踏みしめるたびに、白の下からかすかな温もりが返り、遠い記憶に触れるようだった。
淡い気配が空に滲み、見えない地図が静かに広がっていく。
冷えた空気は頬を撫でながら、どこか懐かしい輪郭を残していく。
歩くほどに、境の曖昧さが心の奥に柔らかく染みていった。
手のひらに触れる空気は乾ききっており、指先に小さな痛みを灯す。
その痛みはやがて消え、代わりにかすかなぬくもりが滲み出てくる。
雪を踏むたびに、かすかな軋みが足裏にひろがり、白い静けさが胸の奥へ染みてゆく。
息を吐くと、宵の色にほどけて消え、遠くの木立がゆるやかに揺れていた。
道は細く、踏みしめられた跡だけが頼りとなり、冷えた空気が指先をやさしく刺す。
衣の内に忍ばせたぬくもりが、歩幅に合わせてわずかに揺れていた。
雪の粒が頬に触れ、すぐに溶けて消える感触に、時の縁がほどける気がした。
かすかな香が漂い、湿った木の匂いが胸に満ちる。
足元の土は凍りながらも柔らかく、踏むたびにわずかに沈み、過去を抱え込むようだった。
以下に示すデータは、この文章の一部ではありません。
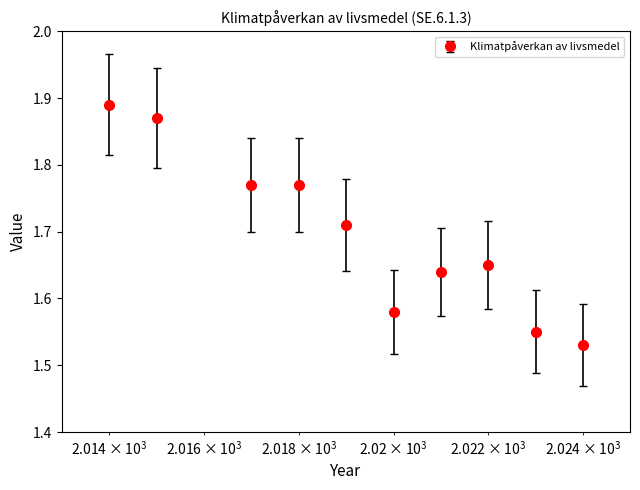

True or false: there are more than 2 points higher than both neighbors.

False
枝に積もる雪が、風のない空気の中でかすかに滑り落ちる。
その音は遠い記憶の継ぎ目をなぞるようで、胸の奥でひそやかに響く。
掌に触れた冷気は乾いていて、静寂の形をしていた。
歩みを進めるほどに、白さは濃く、影は薄れていく。
ひび割れた石の面に触れると、凍りついた時間が指に残り、温もりが吸い取られるように感じた。
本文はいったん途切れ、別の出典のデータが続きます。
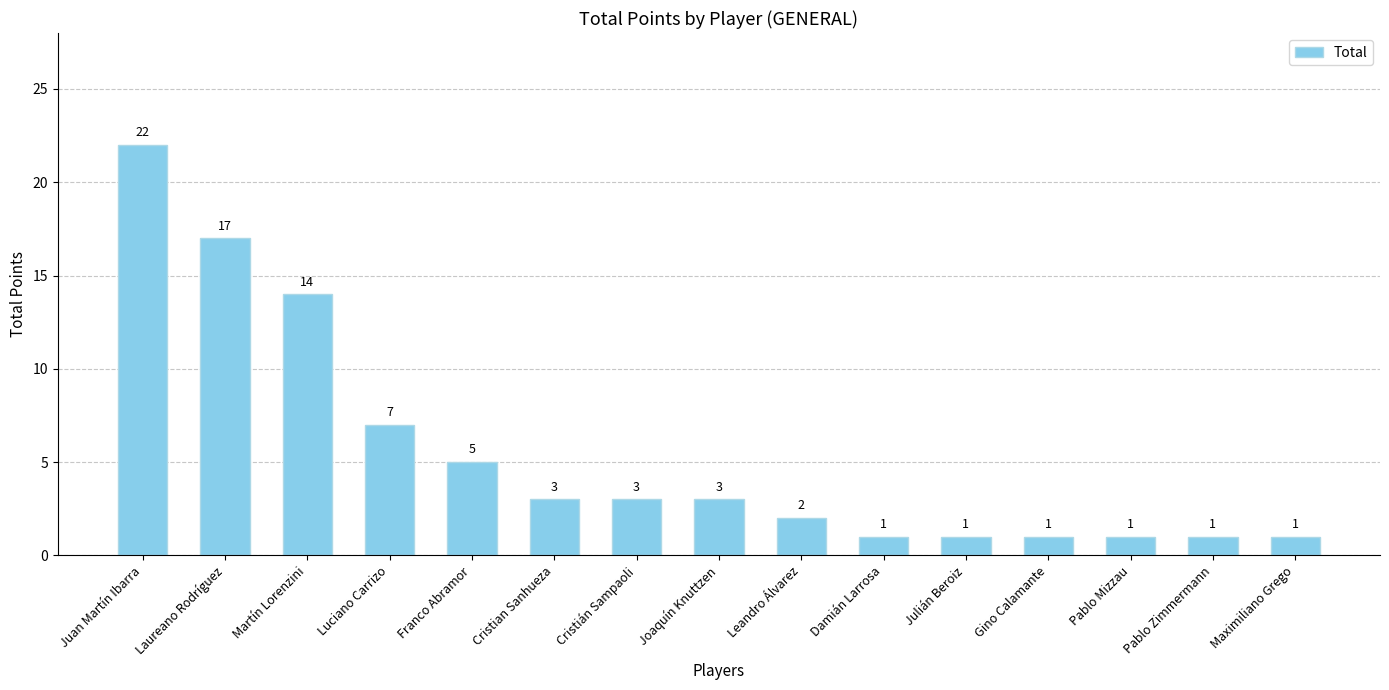

Is it true that the value at Cristian Sanhueza is 2?

False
その感触は、忘れていた名を呼び戻すように、内側へ静かに降りてくる。
雪の上に落ちる自分の影が淡く伸び、宵の気配がゆっくりと縫い込まれていく。
遠くでかすかな音がほどけ、どこかで灯が揺れている気配がした。
冷えた空気が喉を通り、胸の奥で小さくひびく。
それは音ではなく、記憶のようなものとして残り、歩みの中で揺れ続けた。
雪を踏むたびに、その余韻はわずかに形を変えていく。
足元の白は均されておらず、凹凸が靴裏に細かな震えを伝える。
指先をすり合わせると、乾いた冷たさが細かく砕け、かすかな痛みとして残る。
その痛みはやがて薄れ、代わりに静かなぬくもりがじんわりと広がっていった。
見えない境が重なり合い、時間の層が足元で静かにずれていく。
そのずれは怖れではなく、やわらかな受け入れのように、身体に馴染んでいく。
吐いた息が白くほどけ、やがて闇に吸い込まれる。
その行方を目で追ううちに、内側のざわめきがゆっくりと沈んでいった。
雪は変わらず降り続き、すべてを同じ白へと整えていく。
やがて灯の気配が近づき、微かな明かりが雪面ににじむ。
その光は揺れながらも消えず、凍てつく空気の中で静かに息づいていた。
近づくほどに、胸の奥で何かがほどけ、歩みは自然とゆるやかになる。
触れた空気はわずかにやわらぎ、指先に残る冷たさが穏やかに変わっていった。
灯の揺れがわずかに遠ざかり、白い地面に淡い影だけが残されていく。
足を運ぶごとに、その影はほどけ、静かな闇へと溶けていった。
足裏に伝わる雪の冷たさが、先ほどよりもやわらかく感じられる。
凍てついていたはずの空気は、わずかに湿りを帯び、頬に穏やかに触れてくる。
その変化は言葉にならず、ただ身体の奥に静かに沈んでいく。
遠くの気配がひとつずつほどけ、音のない広がりが戻ってくる。
耳の奥に残っていたかすかな響きも、やがて消え、白さだけが残された。
歩みを進めると、踏み跡はすぐに新たな雪に覆われ、形を失っていく。
その消えゆく様子を感じながら、足裏には確かな重みだけが残り続けていた。
灯の余韻が背後に溶け、雪の道は再び静けさに包まれていく。
振り返らずに進む足裏には、先ほどまでの温もりが確かに残っていた。
宵の気配は次第に薄れ、白の奥へと吸い込まれていく。
指先に残る冷たさはやわらぎ、代わりに穏やかな重みが静かに沈んでいった。
その重みは消えず、歩みとともに静かに寄り添い続ける。
吐く息がかすかに揺れ、やがて何もなかったように溶けていく。
雪は変わらず降り続き、足跡さえもやさしく覆い隠していった。